[Stored data]
══════════════════════════════

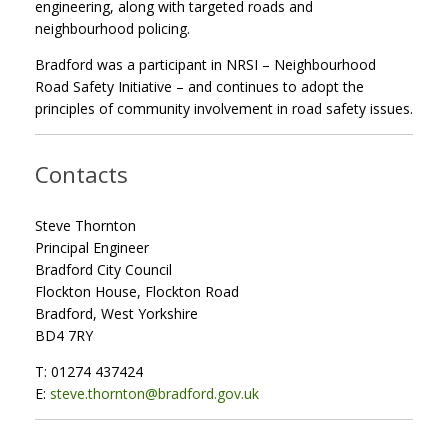
engineering, along with targeted roads and
neighbourhood policing.
Bradford was a participant in NRSI – Neighbourhood
Road Safety Initiative – and continues to adopt the
principles of community involvement in road safety issues.
Contacts
Steve Thornton
Principal Engineer
Bradford City Council
Flockton House, Flockton Road
Bradford, West Yorkshire
BD4 7RY
T: 01274 437424
E:
steve.thornton@bradford.gov.uk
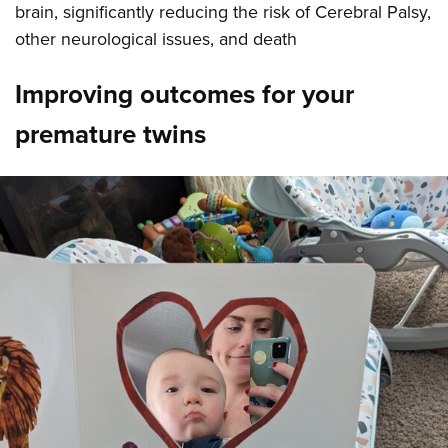
brain, significantly reducing the risk of Cerebral Palsy,
other neurological issues, and death
Improving outcomes for your
premature twins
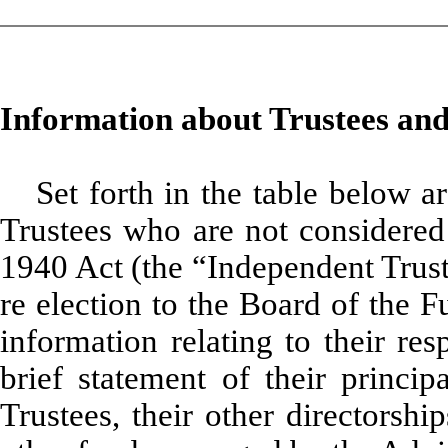
Information about Trustees and
Set forth in the table below a
Trustees who are not considered 
1940 Act (the “Independent Trust
re election to the Board of the F
information relating to their re
brief statement of their princip
Trustees, their other directorshi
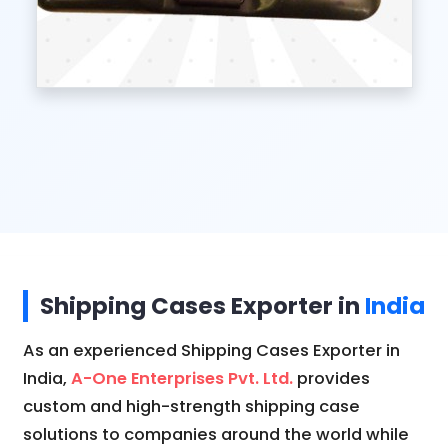
Shipping Cases Exporter in
India
As an experienced Shipping Cases Exporter in
India,
A-One Enterprises Pvt. Ltd.
provides
custom and high-strength shipping case
solutions to companies around the world while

══════════════════════════════

= Your goal =
The entries above should be retyped exactly, minus any pictures.

= Written solution =
engineering, along with targeted roads and
neighbourhood policing.
Bradford was a participant in NRSI – Neighbourhood
Road Safety Initiative – and continues to adopt the
principles of community involvement in road safety issues.
Contacts
Steve Thornton
Principal Engineer
Bradford City Council
Flockton House, Flockton Road
Bradford, West Yorkshire
BD4 7RY
T: 01274 437424
E:
steve.thornton@bradford.gov.uk
brain, significantly reducing the risk of Cerebral Palsy,
other neurological issues, and death
Improving outcomes for your
premature twins
Information about Trustees and
Set forth in the table below a
Trustees who are not considered 
1940 Act (the “Independent Trust
re election to the Board of the F
information relating to their re
brief statement of their princip
Trustees, their other directorshi
Shipping Cases Exporter in
India
As an experienced Shipping Cases Exporter in
India,
A-One Enterprises Pvt. Ltd.
provides
custom and high-strength shipping case
solutions to companies around the world while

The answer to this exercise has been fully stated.